Fábio Colin era Oceanólogo, especialista em Ostreicultura. Ambientalista totalmente apaixonado pela causa, sério, de uma fala segura, capaz de se fazer entender pelas comunidades mais simples. Trabalhamos juntos ao longo do ano de 2008, no Projeto de Formação profissional em pesca Artesanal, com filhos de pescadores e marisqueiras da Colônia Z 25, em Porto de Pedras, litoral norte de Alagoas. Já monitorava o cultivo de ostras da colônia e iniciar a meninada no ofício foi natural.

Hoje, pela manhã, Laura, sua esposa e alguns de seus amigos, despediram-se de Colin, como o chamávamos.
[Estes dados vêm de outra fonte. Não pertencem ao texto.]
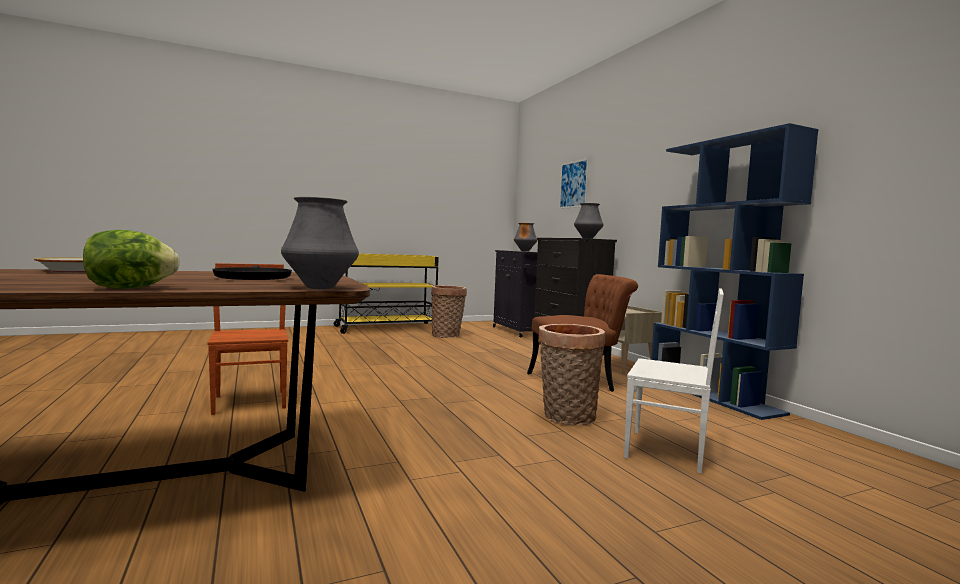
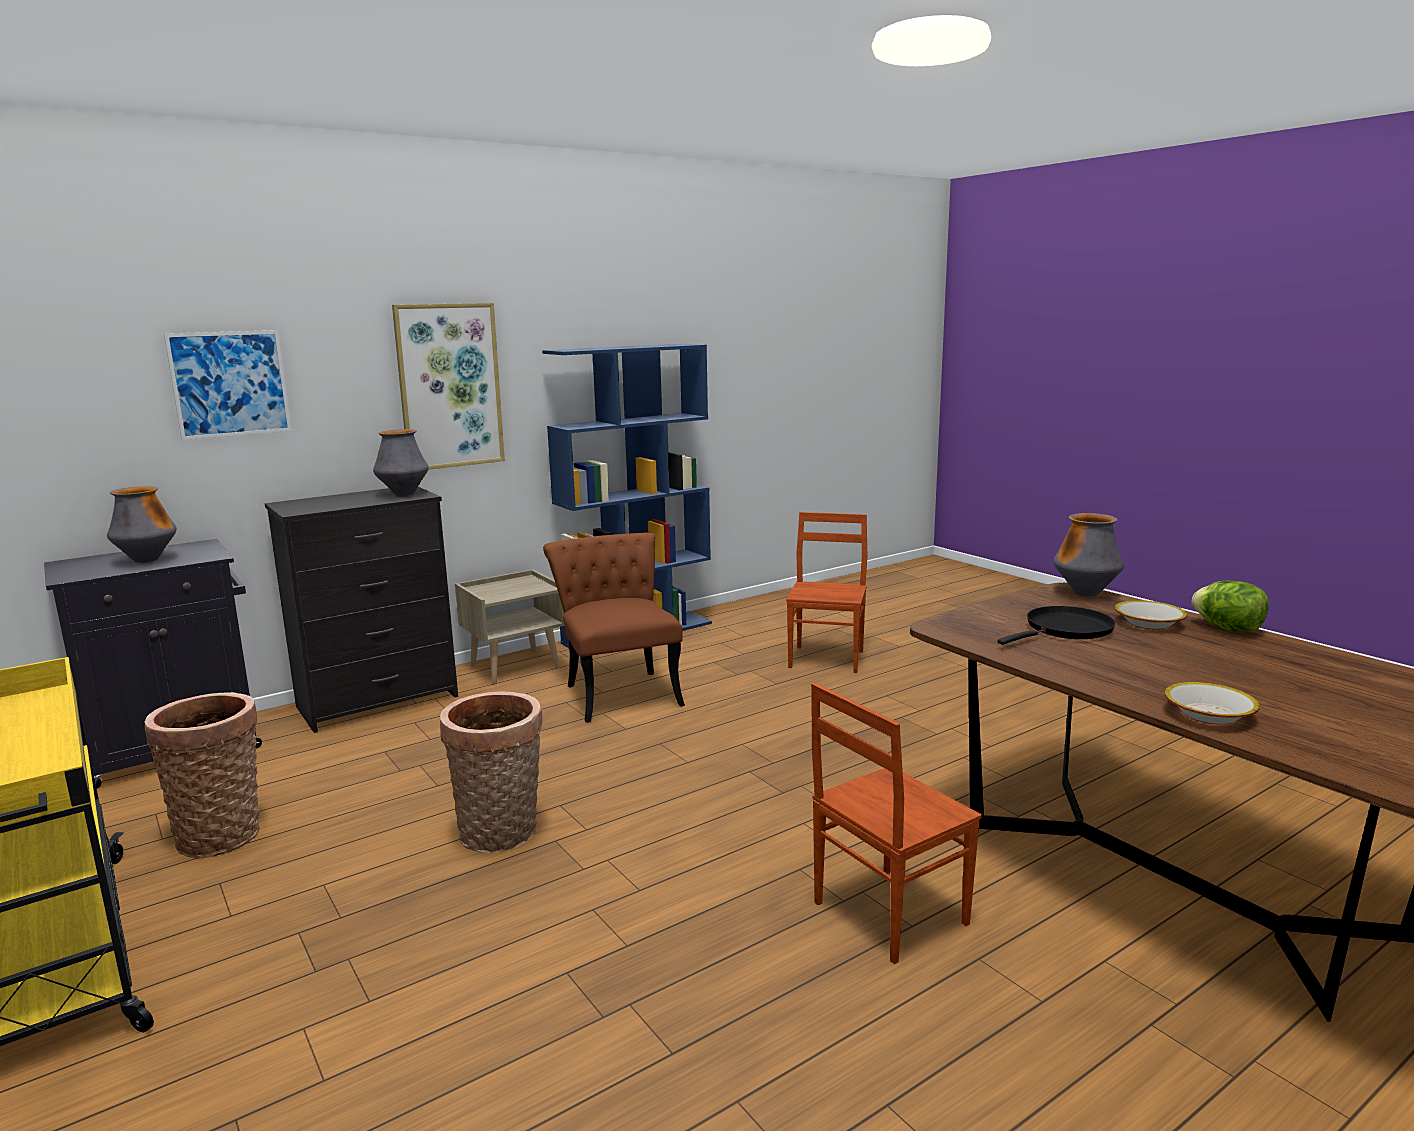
camera: 100 degrees left, 10 degrees up
basket [538,324,605,425] -> basket moved to [440,691,543,853]
white chair [624,288,724,474] -> brown chair [786,512,867,673]
none -> picture [392,303,505,470]
none -> bowl [1115,600,1187,629]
Eterniza-se para além das lembranças que cada um e cada uma terá de sua presença entre nós, pois parte de suas cinzas estão agora no mar da Pajuçara, lugar que este catarinense escolheu como morada em Maceió.

A emoção do momento, com Laura e seus amigos, se estendeu até a comunidade de Palatéia, no município de Barra de são Miguel, aproximadamente 35 km de Maceió, um dos vários lugares onde Fábio assessorou a implantação de um cultivo de ostras. Hoje esse cultivo sustenta as mais de 60 famílias que moram e vivem da comercialização do produto.

Fábio Colin permanecerá entre as mesas de cultivo e na lembrança dos ostreicultores, gente simples e honrada que aprendeu com ele a reconhecer no cultivo da ostra uma fonte de subsistência, uma alternativa para criar seus filhos longe da miséria e da fome.

As águas das Alagoas, no mar de Pajuçara e na lagoa do Roteiro será para sempre a morada de um homem que amou seu ofício, respeitou-o e assim se fez história entre nós. Que descanse em paz, pois sua energia, seu bom humor, seu desprendimento e seu exemplo de amor a natureza e, em especial ao mar, estará entre nós, para sempre.

Com os versos da música eterna de Milton Nascimento e Fernando Brant, despeço-me. “Pois seja o que vier, venha o que vier, Qualquer dia, amigo, eu volto A te encontrar Qualquer dia, amigo, a gente vai se encontrar...”

Maceió, 29/08/2009, sábado 23h,12 mim.